→ Problem description: Word for word, restate the data that follows, omitting the images.

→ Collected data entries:
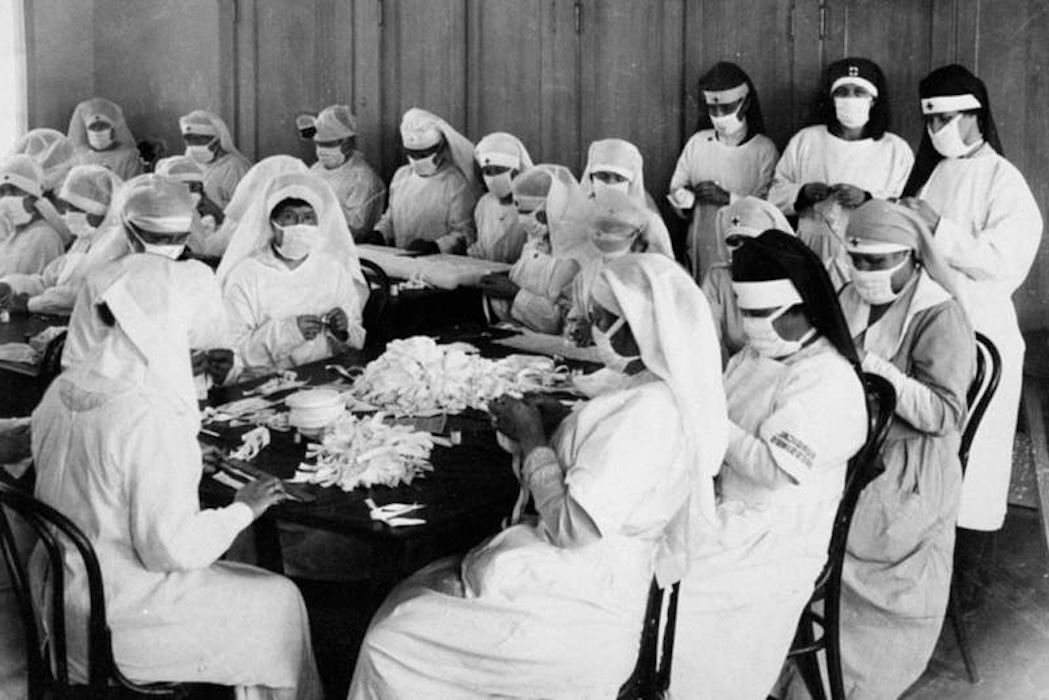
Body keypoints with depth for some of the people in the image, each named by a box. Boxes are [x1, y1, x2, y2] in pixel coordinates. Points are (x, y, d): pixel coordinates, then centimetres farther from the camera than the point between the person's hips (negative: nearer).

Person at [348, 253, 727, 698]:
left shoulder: (647, 412, -25)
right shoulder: (663, 390, 5)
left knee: (388, 647, -5)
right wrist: (557, 426, 3)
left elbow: (572, 528, -24)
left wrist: (532, 438, -11)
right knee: (407, 598, 15)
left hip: (575, 605, -10)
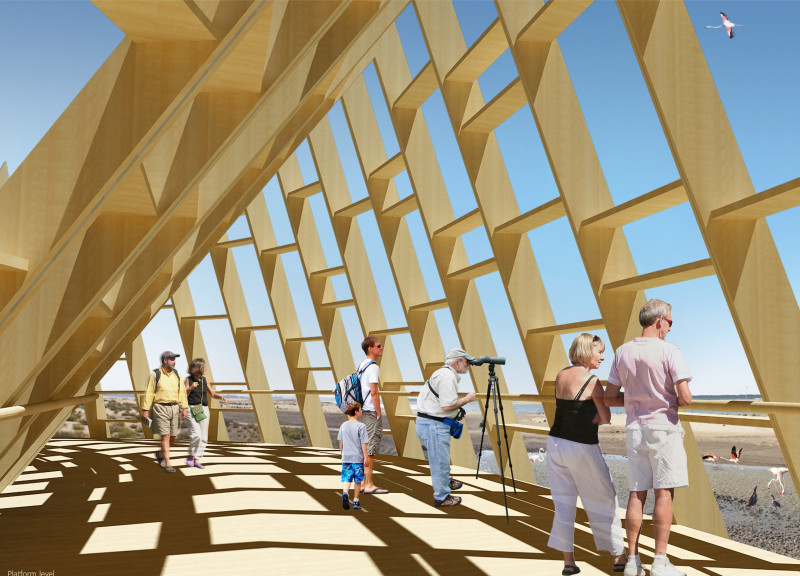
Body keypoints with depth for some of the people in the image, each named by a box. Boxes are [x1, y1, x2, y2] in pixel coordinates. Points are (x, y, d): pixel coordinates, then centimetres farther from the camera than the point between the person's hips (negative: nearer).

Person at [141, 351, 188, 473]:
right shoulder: (155, 374, -3)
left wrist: (184, 408, -3)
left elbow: (182, 392, 6)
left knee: (173, 437, 7)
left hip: (174, 408, 5)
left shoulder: (176, 374, 9)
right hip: (160, 408, -5)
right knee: (165, 436, -7)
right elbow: (149, 393, -4)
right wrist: (145, 410, -8)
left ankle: (160, 454, 34)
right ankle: (168, 464, -1)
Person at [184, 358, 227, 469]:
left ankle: (197, 460, 10)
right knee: (196, 435, -18)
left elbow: (213, 394, 11)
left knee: (203, 438, 2)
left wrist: (221, 397, -8)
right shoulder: (188, 380, -2)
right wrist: (190, 388, -22)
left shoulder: (205, 380, 10)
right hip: (192, 409, -5)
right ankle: (191, 456, 4)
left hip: (204, 410, 5)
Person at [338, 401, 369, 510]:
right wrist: (365, 456, -5)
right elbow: (363, 444, -10)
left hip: (346, 457, 3)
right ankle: (355, 501, 15)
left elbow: (341, 442, 12)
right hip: (358, 457, -3)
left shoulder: (343, 426, 6)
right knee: (358, 481, 9)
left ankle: (345, 493, -25)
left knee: (346, 479, 2)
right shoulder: (361, 426, -10)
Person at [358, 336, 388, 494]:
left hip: (363, 411, 10)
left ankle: (362, 483, 20)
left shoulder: (362, 366, 15)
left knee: (364, 449, 14)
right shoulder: (373, 367, -13)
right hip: (371, 412, -9)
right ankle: (369, 485, -3)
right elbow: (374, 393, -19)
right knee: (370, 450, -6)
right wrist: (379, 414, -13)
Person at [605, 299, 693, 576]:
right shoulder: (669, 350, -10)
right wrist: (675, 401, 6)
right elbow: (685, 398, -16)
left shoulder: (622, 352, 5)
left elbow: (609, 399, 6)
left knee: (636, 494, 8)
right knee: (664, 493, 0)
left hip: (634, 429, 5)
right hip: (663, 428, -5)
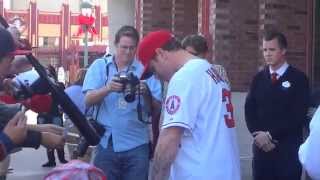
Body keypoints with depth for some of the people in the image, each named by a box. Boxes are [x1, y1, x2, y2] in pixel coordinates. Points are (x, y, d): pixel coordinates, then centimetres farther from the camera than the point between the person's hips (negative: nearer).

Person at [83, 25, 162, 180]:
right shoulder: (99, 66, 4)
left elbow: (156, 109, 0)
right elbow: (88, 100, -7)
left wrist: (146, 94, -21)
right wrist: (108, 88, -26)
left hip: (136, 145, 0)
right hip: (106, 143, 0)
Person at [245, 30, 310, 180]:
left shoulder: (298, 78, -3)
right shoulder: (258, 78, 11)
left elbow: (298, 115, -10)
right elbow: (249, 109, 7)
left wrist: (271, 135, -13)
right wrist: (257, 134, -9)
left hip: (288, 149, -4)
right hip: (261, 146, 4)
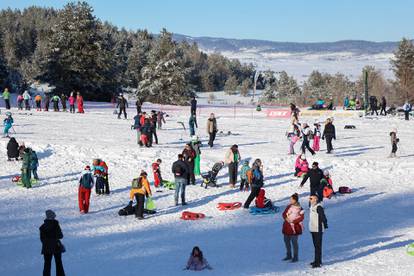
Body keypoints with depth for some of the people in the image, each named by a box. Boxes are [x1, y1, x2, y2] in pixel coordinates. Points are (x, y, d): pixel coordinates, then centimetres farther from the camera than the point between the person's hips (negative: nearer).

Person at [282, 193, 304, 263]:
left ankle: (296, 257, 11)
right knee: (286, 240, 13)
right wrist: (286, 218, -11)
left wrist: (293, 221, -16)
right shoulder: (289, 206, 5)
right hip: (287, 226, 6)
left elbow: (301, 217, -13)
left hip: (294, 227, -6)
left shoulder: (299, 208, -11)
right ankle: (289, 255, 28)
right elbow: (284, 214, 9)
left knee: (294, 242, -2)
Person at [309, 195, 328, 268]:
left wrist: (325, 225, -18)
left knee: (318, 246, -7)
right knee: (315, 245, 17)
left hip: (318, 230, -10)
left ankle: (317, 262, -6)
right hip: (313, 229, 10)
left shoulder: (318, 207, -17)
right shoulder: (312, 206, 13)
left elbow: (323, 216, -19)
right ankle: (317, 261, 27)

→ Written response:
Body keypoints with depth for some of the people in the image, each named by a box. Boxes are [x1, y1, x2, y2] in pixel coordinates. Points are (x, y, d): pixel coordinates, then centimetres farther from the camera than the point between the person's hips (negative: nearer).

Person at [348, 253, 727, 698]:
left shoulder: (647, 412, -25)
right shoulder: (663, 390, 5)
left knee: (388, 647, -5)
right wrist: (557, 426, 3)
left elbow: (572, 528, -24)
left wrist: (532, 438, -11)
right knee: (407, 598, 15)
left hip: (575, 605, -10)
Body keypoints with depth for some of the people in the image, each named by a box. Boxes are [x1, y1, x2, y2] in pixel coordinates. Points are (x, y, d): pixel coordinates, then centimetres farther from the camera than the point between the person's hips (negative: nearer).

Person at [141, 351, 188, 473]:
right shoulder: (155, 374, -3)
left wrist: (184, 408, -3)
left elbow: (182, 392, 6)
left knee: (173, 437, 7)
left hip: (174, 408, 5)
left shoulder: (176, 374, 9)
right hip: (160, 408, -5)
right knee: (165, 436, -7)
right elbow: (149, 393, -4)
right wrist: (145, 410, -8)
left ankle: (160, 454, 34)
right ankle: (168, 464, -1)
Person at [184, 358, 227, 469]:
left ankle: (197, 460, 10)
right knee: (196, 435, -18)
left elbow: (213, 394, 11)
left knee: (203, 438, 2)
left wrist: (221, 397, -8)
right shoulder: (188, 380, -2)
right wrist: (190, 388, -22)
left shoulder: (205, 380, 10)
right hip: (192, 409, -5)
right ankle: (191, 456, 4)
left hip: (204, 410, 5)
Person at [338, 401, 369, 510]:
right wrist: (365, 456, -5)
right elbow: (363, 444, -10)
left hip: (346, 457, 3)
right ankle: (355, 501, 15)
left elbow: (341, 442, 12)
right hip: (358, 457, -3)
left shoulder: (343, 426, 6)
right knee: (358, 481, 9)
left ankle: (345, 493, -25)
left knee: (346, 479, 2)
right shoulder: (361, 426, -10)
Person at [358, 336, 388, 494]:
left hip: (363, 411, 10)
left ankle: (362, 483, 20)
left shoulder: (362, 366, 15)
left knee: (364, 449, 14)
right shoulder: (373, 367, -13)
right hip: (371, 412, -9)
right ankle: (369, 485, -3)
right elbow: (374, 393, -19)
right knee: (370, 450, -6)
right wrist: (379, 414, -13)
Person at [605, 299, 693, 576]:
right shoulder: (669, 350, -10)
right wrist: (675, 401, 6)
right elbow: (685, 398, -16)
left shoulder: (622, 352, 5)
left elbow: (609, 399, 6)
left knee: (636, 494, 8)
right knee: (664, 493, 0)
left hip: (634, 429, 5)
right hip: (663, 428, -5)
Body keypoints with depth for some of the people in the image, each named by a box. Boxes are [x1, y1, x2, y2] in pixel coordinates. Points are (x, y, d): pixel coordinates, then centimetres farther from the camera than the point between the person's hips (negative: nearer).

Person at [83, 25, 162, 180]:
right shoulder: (99, 66, 4)
left elbow: (156, 109, 0)
right elbow: (88, 100, -7)
left wrist: (146, 94, -21)
right wrist: (108, 88, -26)
left hip: (136, 145, 0)
right hip: (106, 143, 0)
Person at [245, 30, 310, 180]:
left shoulder: (298, 78, -3)
right shoulder: (258, 78, 11)
left elbow: (298, 115, -10)
right elbow: (249, 109, 7)
left wrist: (271, 135, -13)
right wrist: (257, 134, -9)
left hip: (288, 149, -4)
right hip: (261, 146, 4)
Body keypoints with depth for some of the people in the image, each named by a box. Boxes are [x1, y1, x2, y2] in pixel coordinates. Points are (x, y, d): pixel coordinates, then centimetres farther from the camera than the point between the person's hips (negative: nearer).

Person at [282, 193, 304, 263]:
left ankle: (296, 257, 11)
right knee: (286, 240, 13)
right wrist: (286, 218, -11)
left wrist: (293, 221, -16)
right shoulder: (289, 206, 5)
right hip: (287, 226, 6)
left elbow: (301, 217, -13)
left hip: (294, 227, -6)
left shoulder: (299, 208, -11)
right ankle: (289, 255, 28)
right elbow: (284, 214, 9)
left knee: (294, 242, -2)
Person at [309, 195, 328, 268]:
left wrist: (325, 225, -18)
left knee: (318, 246, -7)
right knee: (315, 245, 17)
left hip: (318, 230, -10)
left ankle: (317, 262, -6)
right hip: (313, 229, 10)
left shoulder: (318, 207, -17)
right shoulder: (312, 206, 13)
left elbow: (323, 216, -19)
right ankle: (317, 261, 27)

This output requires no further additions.